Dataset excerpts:
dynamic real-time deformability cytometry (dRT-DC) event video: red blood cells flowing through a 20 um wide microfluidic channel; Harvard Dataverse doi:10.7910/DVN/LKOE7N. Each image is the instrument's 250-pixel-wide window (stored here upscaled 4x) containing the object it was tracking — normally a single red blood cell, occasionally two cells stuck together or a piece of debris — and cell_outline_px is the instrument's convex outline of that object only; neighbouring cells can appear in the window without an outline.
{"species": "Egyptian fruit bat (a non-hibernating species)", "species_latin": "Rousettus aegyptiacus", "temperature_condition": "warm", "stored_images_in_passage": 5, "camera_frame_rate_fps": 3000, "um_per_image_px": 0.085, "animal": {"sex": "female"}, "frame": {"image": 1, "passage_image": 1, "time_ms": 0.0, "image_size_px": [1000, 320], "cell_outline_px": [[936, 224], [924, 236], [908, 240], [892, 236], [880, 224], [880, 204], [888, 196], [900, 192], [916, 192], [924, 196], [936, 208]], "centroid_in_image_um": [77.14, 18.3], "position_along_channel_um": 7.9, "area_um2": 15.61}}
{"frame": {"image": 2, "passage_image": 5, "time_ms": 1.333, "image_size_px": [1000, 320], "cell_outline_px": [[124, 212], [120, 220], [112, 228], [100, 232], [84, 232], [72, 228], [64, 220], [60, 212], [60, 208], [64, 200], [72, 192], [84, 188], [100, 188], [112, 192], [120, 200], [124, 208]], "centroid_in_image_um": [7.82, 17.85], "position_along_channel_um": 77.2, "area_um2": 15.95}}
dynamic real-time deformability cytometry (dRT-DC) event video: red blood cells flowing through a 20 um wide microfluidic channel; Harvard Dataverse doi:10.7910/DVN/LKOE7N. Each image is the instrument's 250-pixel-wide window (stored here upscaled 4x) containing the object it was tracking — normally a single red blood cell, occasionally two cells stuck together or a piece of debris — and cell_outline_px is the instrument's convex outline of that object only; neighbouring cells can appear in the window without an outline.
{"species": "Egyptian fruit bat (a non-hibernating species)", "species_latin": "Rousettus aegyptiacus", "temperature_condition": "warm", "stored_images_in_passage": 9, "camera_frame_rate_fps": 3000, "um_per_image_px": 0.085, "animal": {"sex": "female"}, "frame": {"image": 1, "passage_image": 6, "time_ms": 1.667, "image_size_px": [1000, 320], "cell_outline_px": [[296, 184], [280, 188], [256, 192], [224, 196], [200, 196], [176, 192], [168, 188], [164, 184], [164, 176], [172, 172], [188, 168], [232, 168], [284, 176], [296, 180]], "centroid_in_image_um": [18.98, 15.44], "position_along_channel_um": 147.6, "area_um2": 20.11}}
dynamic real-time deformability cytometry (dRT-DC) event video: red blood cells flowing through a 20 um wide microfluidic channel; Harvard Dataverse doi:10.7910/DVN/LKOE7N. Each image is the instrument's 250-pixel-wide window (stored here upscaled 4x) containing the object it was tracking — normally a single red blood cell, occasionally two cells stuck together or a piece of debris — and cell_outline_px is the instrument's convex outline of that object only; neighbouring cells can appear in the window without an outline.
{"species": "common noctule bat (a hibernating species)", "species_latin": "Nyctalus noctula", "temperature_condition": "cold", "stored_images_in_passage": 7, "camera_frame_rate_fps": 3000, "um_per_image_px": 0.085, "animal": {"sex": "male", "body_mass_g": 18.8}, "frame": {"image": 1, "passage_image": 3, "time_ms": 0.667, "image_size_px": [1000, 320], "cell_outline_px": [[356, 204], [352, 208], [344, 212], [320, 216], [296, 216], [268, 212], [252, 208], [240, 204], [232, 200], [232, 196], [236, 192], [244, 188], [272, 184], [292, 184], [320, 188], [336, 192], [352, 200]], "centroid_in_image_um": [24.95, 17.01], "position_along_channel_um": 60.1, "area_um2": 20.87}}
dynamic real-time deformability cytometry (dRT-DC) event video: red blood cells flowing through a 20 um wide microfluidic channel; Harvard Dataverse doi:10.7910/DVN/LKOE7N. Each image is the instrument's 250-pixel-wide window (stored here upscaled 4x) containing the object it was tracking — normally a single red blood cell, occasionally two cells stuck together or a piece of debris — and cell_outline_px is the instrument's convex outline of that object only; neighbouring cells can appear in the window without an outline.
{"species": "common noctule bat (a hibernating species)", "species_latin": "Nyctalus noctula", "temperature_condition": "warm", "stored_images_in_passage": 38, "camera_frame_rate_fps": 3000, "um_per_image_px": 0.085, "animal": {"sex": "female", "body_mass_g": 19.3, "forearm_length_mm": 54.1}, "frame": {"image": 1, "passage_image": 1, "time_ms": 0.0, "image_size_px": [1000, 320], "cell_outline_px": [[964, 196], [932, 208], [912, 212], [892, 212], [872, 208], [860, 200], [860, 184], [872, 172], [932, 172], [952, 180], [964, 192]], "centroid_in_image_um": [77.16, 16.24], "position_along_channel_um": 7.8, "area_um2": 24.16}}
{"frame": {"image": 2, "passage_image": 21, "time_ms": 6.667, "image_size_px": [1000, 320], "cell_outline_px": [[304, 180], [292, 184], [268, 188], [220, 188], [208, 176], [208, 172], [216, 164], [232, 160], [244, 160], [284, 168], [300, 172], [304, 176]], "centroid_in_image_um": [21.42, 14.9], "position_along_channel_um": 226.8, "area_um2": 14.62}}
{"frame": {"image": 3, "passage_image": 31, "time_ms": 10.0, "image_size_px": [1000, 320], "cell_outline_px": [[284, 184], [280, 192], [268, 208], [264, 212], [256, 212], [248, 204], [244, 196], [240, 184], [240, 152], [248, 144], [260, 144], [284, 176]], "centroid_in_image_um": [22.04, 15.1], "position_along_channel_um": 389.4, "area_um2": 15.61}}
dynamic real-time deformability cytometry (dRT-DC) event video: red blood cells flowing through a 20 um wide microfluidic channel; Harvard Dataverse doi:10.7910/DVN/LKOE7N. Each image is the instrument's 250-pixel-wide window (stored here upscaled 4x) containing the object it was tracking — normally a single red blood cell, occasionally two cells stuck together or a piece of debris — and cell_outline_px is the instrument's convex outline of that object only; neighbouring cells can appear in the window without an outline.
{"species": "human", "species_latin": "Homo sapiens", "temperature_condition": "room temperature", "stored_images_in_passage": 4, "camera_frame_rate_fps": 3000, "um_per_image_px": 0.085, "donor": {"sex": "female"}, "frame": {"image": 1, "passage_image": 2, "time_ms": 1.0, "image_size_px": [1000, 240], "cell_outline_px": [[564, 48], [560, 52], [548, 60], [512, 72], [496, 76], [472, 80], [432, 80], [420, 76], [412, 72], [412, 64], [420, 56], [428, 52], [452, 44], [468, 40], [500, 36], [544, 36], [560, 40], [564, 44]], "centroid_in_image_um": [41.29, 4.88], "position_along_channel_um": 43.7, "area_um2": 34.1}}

**YOUR TASK**
Would you write down every record again, exactly?

**SOLUTION TO THIS EXERCISE**
dynamic real-time deformability cytometry (dRT-DC) event video: red blood cells flowing through a 20 um wide microfluidic channel; Harvard Dataverse doi:10.7910/DVN/LKOE7N. Each image is the instrument's 250-pixel-wide window (stored here upscaled 4x) containing the object it was tracking — normally a single red blood cell, occasionally two cells stuck together or a piece of debris — and cell_outline_px is the instrument's convex outline of that object only; neighbouring cells can appear in the window without an outline.
{"species": "Egyptian fruit bat (a non-hibernating species)", "species_latin": "Rousettus aegyptiacus", "temperature_condition": "warm", "stored_images_in_passage": 5, "camera_frame_rate_fps": 3000, "um_per_image_px": 0.085, "animal": {"sex": "female"}, "frame": {"image": 1, "passage_image": 1, "time_ms": 0.0, "image_size_px": [1000, 320], "cell_outline_px": [[936, 224], [924, 236], [908, 240], [892, 236], [880, 224], [880, 204], [888, 196], [900, 192], [916, 192], [924, 196], [936, 208]], "centroid_in_image_um": [77.14, 18.3], "position_along_channel_um": 7.9, "area_um2": 15.61}}
{"frame": {"image": 2, "passage_image": 5, "time_ms": 1.333, "image_size_px": [1000, 320], "cell_outline_px": [[124, 212], [120, 220], [112, 228], [100, 232], [84, 232], [72, 228], [64, 220], [60, 212], [60, 208], [64, 200], [72, 192], [84, 188], [100, 188], [112, 192], [120, 200], [124, 208]], "centroid_in_image_um": [7.82, 17.85], "position_along_channel_um": 77.2, "area_um2": 15.95}}
dynamic real-time deformability cytometry (dRT-DC) event video: red blood cells flowing through a 20 um wide microfluidic channel; Harvard Dataverse doi:10.7910/DVN/LKOE7N. Each image is the instrument's 250-pixel-wide window (stored here upscaled 4x) containing the object it was tracking — normally a single red blood cell, occasionally two cells stuck together or a piece of debris — and cell_outline_px is the instrument's convex outline of that object only; neighbouring cells can appear in the window without an outline.
{"species": "Egyptian fruit bat (a non-hibernating species)", "species_latin": "Rousettus aegyptiacus", "temperature_condition": "warm", "stored_images_in_passage": 9, "camera_frame_rate_fps": 3000, "um_per_image_px": 0.085, "animal": {"sex": "female"}, "frame": {"image": 1, "passage_image": 6, "time_ms": 1.667, "image_size_px": [1000, 320], "cell_outline_px": [[296, 184], [280, 188], [256, 192], [224, 196], [200, 196], [176, 192], [168, 188], [164, 184], [164, 176], [172, 172], [188, 168], [232, 168], [284, 176], [296, 180]], "centroid_in_image_um": [18.98, 15.44], "position_along_channel_um": 147.6, "area_um2": 20.11}}
dynamic real-time deformability cytometry (dRT-DC) event video: red blood cells flowing through a 20 um wide microfluidic channel; Harvard Dataverse doi:10.7910/DVN/LKOE7N. Each image is the instrument's 250-pixel-wide window (stored here upscaled 4x) containing the object it was tracking — normally a single red blood cell, occasionally two cells stuck together or a piece of debris — and cell_outline_px is the instrument's convex outline of that object only; neighbouring cells can appear in the window without an outline.
{"species": "common noctule bat (a hibernating species)", "species_latin": "Nyctalus noctula", "temperature_condition": "cold", "stored_images_in_passage": 7, "camera_frame_rate_fps": 3000, "um_per_image_px": 0.085, "animal": {"sex": "male", "body_mass_g": 18.8}, "frame": {"image": 1, "passage_image": 3, "time_ms": 0.667, "image_size_px": [1000, 320], "cell_outline_px": [[356, 204], [352, 208], [344, 212], [320, 216], [296, 216], [268, 212], [252, 208], [240, 204], [232, 200], [232, 196], [236, 192], [244, 188], [272, 184], [292, 184], [320, 188], [336, 192], [352, 200]], "centroid_in_image_um": [24.95, 17.01], "position_along_channel_um": 60.1, "area_um2": 20.87}}
dynamic real-time deformability cytometry (dRT-DC) event video: red blood cells flowing through a 20 um wide microfluidic channel; Harvard Dataverse doi:10.7910/DVN/LKOE7N. Each image is the instrument's 250-pixel-wide window (stored here upscaled 4x) containing the object it was tracking — normally a single red blood cell, occasionally two cells stuck together or a piece of debris — and cell_outline_px is the instrument's convex outline of that object only; neighbouring cells can appear in the window without an outline.
{"species": "common noctule bat (a hibernating species)", "species_latin": "Nyctalus noctula", "temperature_condition": "warm", "stored_images_in_passage": 38, "camera_frame_rate_fps": 3000, "um_per_image_px": 0.085, "animal": {"sex": "female", "body_mass_g": 19.3, "forearm_length_mm": 54.1}, "frame": {"image": 1, "passage_image": 1, "time_ms": 0.0, "image_size_px": [1000, 320], "cell_outline_px": [[964, 196], [932, 208], [912, 212], [892, 212], [872, 208], [860, 200], [860, 184], [872, 172], [932, 172], [952, 180], [964, 192]], "centroid_in_image_um": [77.16, 16.24], "position_along_channel_um": 7.8, "area_um2": 24.16}}
{"frame": {"image": 2, "passage_image": 21, "time_ms": 6.667, "image_size_px": [1000, 320], "cell_outline_px": [[304, 180], [292, 184], [268, 188], [220, 188], [208, 176], [208, 172], [216, 164], [232, 160], [244, 160], [284, 168], [300, 172], [304, 176]], "centroid_in_image_um": [21.42, 14.9], "position_along_channel_um": 226.8, "area_um2": 14.62}}
{"frame": {"image": 3, "passage_image": 31, "time_ms": 10.0, "image_size_px": [1000, 320], "cell_outline_px": [[284, 184], [280, 192], [268, 208], [264, 212], [256, 212], [248, 204], [244, 196], [240, 184], [240, 152], [248, 144], [260, 144], [284, 176]], "centroid_in_image_um": [22.04, 15.1], "position_along_channel_um": 389.4, "area_um2": 15.61}}
dynamic real-time deformability cytometry (dRT-DC) event video: red blood cells flowing through a 20 um wide microfluidic channel; Harvard Dataverse doi:10.7910/DVN/LKOE7N. Each image is the instrument's 250-pixel-wide window (stored here upscaled 4x) containing the object it was tracking — normally a single red blood cell, occasionally two cells stuck together or a piece of debris — and cell_outline_px is the instrument's convex outline of that object only; neighbouring cells can appear in the window without an outline.
{"species": "human", "species_latin": "Homo sapiens", "temperature_condition": "room temperature", "stored_images_in_passage": 4, "camera_frame_rate_fps": 3000, "um_per_image_px": 0.085, "donor": {"sex": "female"}, "frame": {"image": 1, "passage_image": 2, "time_ms": 1.0, "image_size_px": [1000, 240], "cell_outline_px": [[564, 48], [560, 52], [548, 60], [512, 72], [496, 76], [472, 80], [432, 80], [420, 76], [412, 72], [412, 64], [420, 56], [428, 52], [452, 44], [468, 40], [500, 36], [544, 36], [560, 40], [564, 44]], "centroid_in_image_um": [41.29, 4.88], "position_along_channel_um": 43.7, "area_um2": 34.1}}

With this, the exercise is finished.